* start EXCERPT PROVIDED *

## Tutorial 29: Wikipedia image data¶

This tutorial introduces the wikiimage.py module, which we can use to grab and process image data from Wikipedia pages. Start by reading in the module, as well as numpy and pylab (for plotting the images).

In [1]:
%pylab inline

import numpy as np
import matplotlib.pyplot as plt
import matplotlib.patches as patches

import wiki
import wikiimage
import wikitext

Populating the interactive namespace from numpy and matplotlib

In [2]:
plt.rcParams["figure.figsize"] = (12, 16)


### Reading image data from Wikipedia¶

The image_data_frame takes a list of Wikipedia pages and returns a data frame object showing all of the images from the page. You can also supply the minimum and maximum allowed sizes of images. By default the function will download a local version of any images you do not yet have locally.

In [3]:
df = wikiimage.image_data_frame(['Paris', 'London'], min_size=300)

* end EXCERPT PROVIDED *

## EXERCISES:
A – According to the tutorial, what minimum image size is passed to image_data_frame for the Paris and London pages?
B – From the rows, print the part that starts with the line containing "pose: elev=67.9 azim=14.0 roll=56.2 dist=1.26" and runs to the end of the rows, keeping both ends. Leave the pictures out.

* start LISTING *

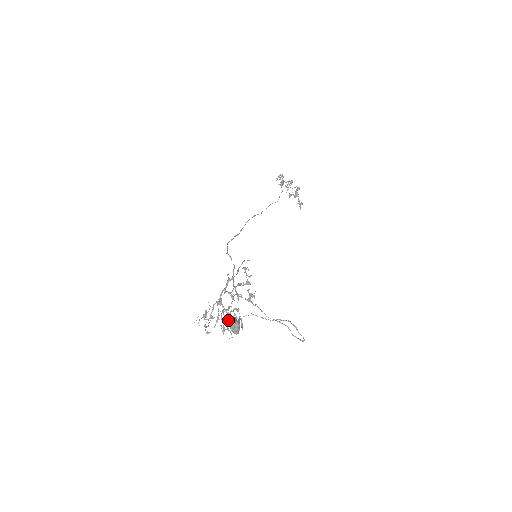
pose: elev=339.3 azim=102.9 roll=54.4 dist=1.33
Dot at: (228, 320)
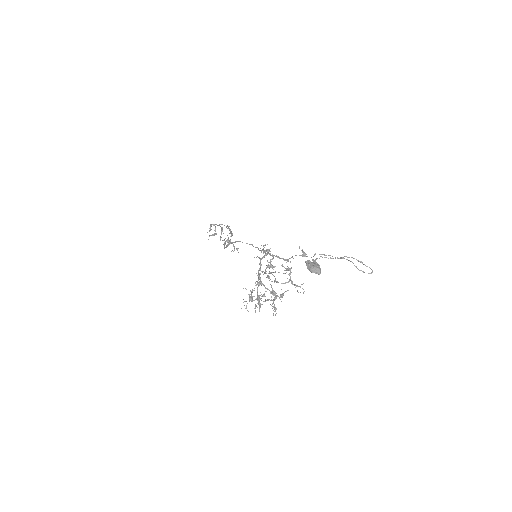
Dot at: occluded
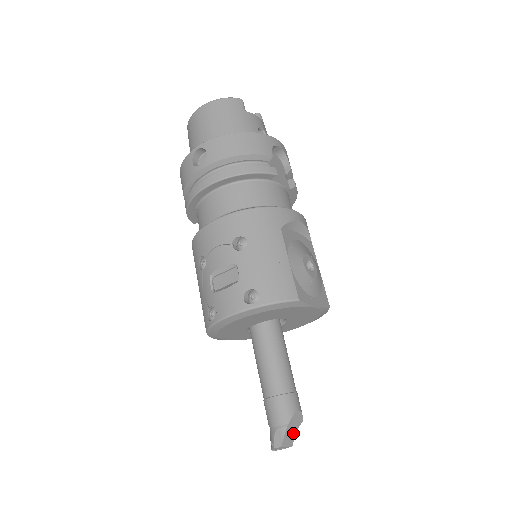
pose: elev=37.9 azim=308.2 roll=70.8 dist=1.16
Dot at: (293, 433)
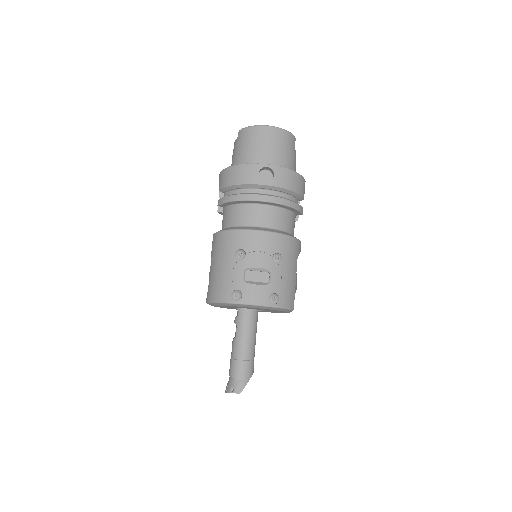
Dot at: occluded
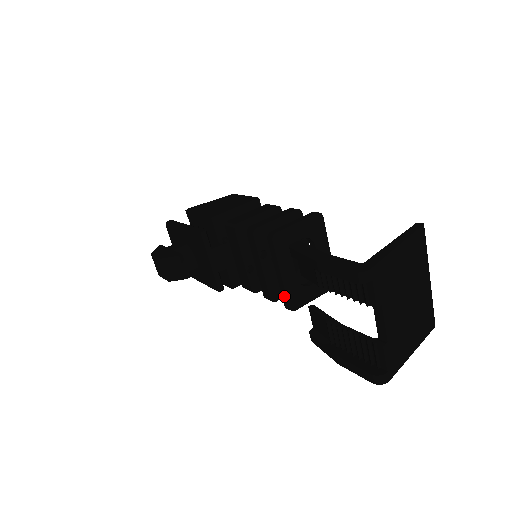
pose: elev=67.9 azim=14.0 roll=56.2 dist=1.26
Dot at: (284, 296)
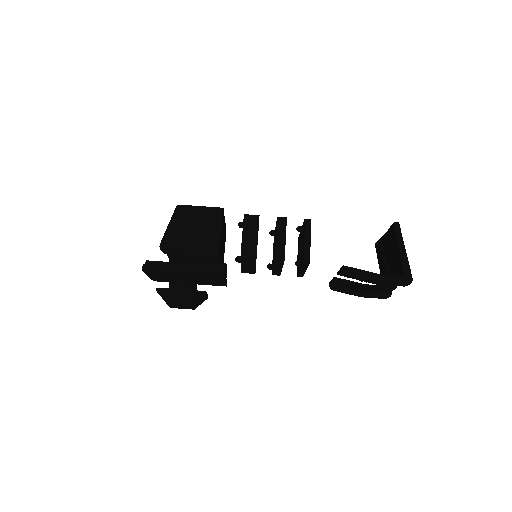
Dot at: (301, 275)
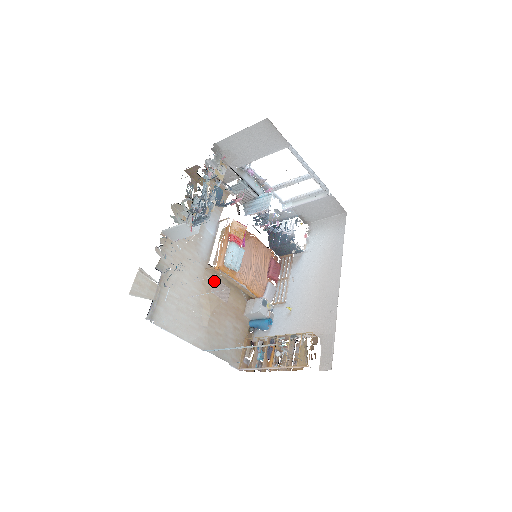
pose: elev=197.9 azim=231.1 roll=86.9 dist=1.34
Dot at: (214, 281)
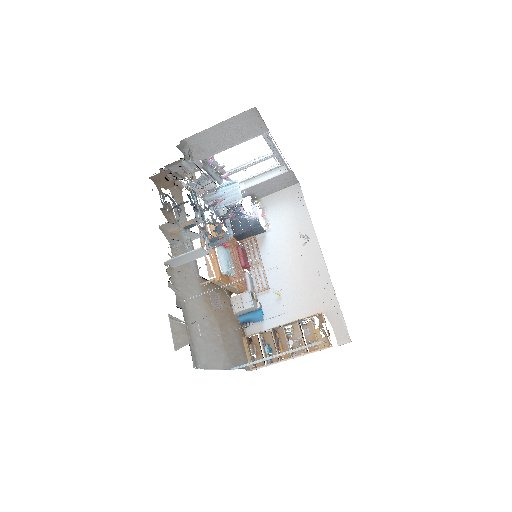
Dot at: (209, 293)
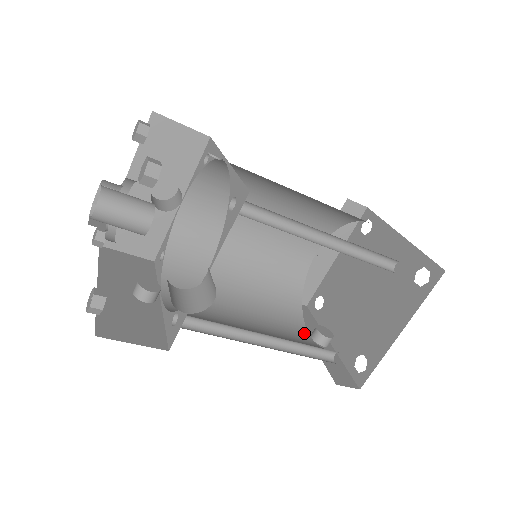
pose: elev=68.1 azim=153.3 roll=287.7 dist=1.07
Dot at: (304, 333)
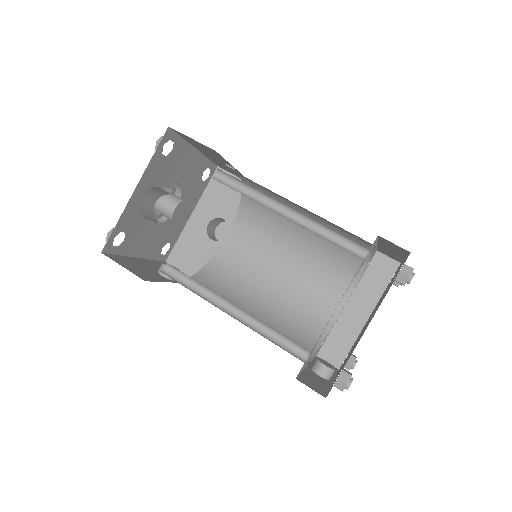
Dot at: occluded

* end LISTING *

## EXERCISE RESULTS:
A – A minimum size of 300.

B –
pose: elev=67.9 azim=14.0 roll=56.2 dist=1.26
Dot at: (284, 296)
Dot at: (301, 275)
pose: elev=197.9 azim=231.1 roll=86.9 dist=1.34
Dot at: (214, 281)
Dot at: (209, 293)
pose: elev=68.1 azim=153.3 roll=287.7 dist=1.07
Dot at: (304, 333)
Dot at: occluded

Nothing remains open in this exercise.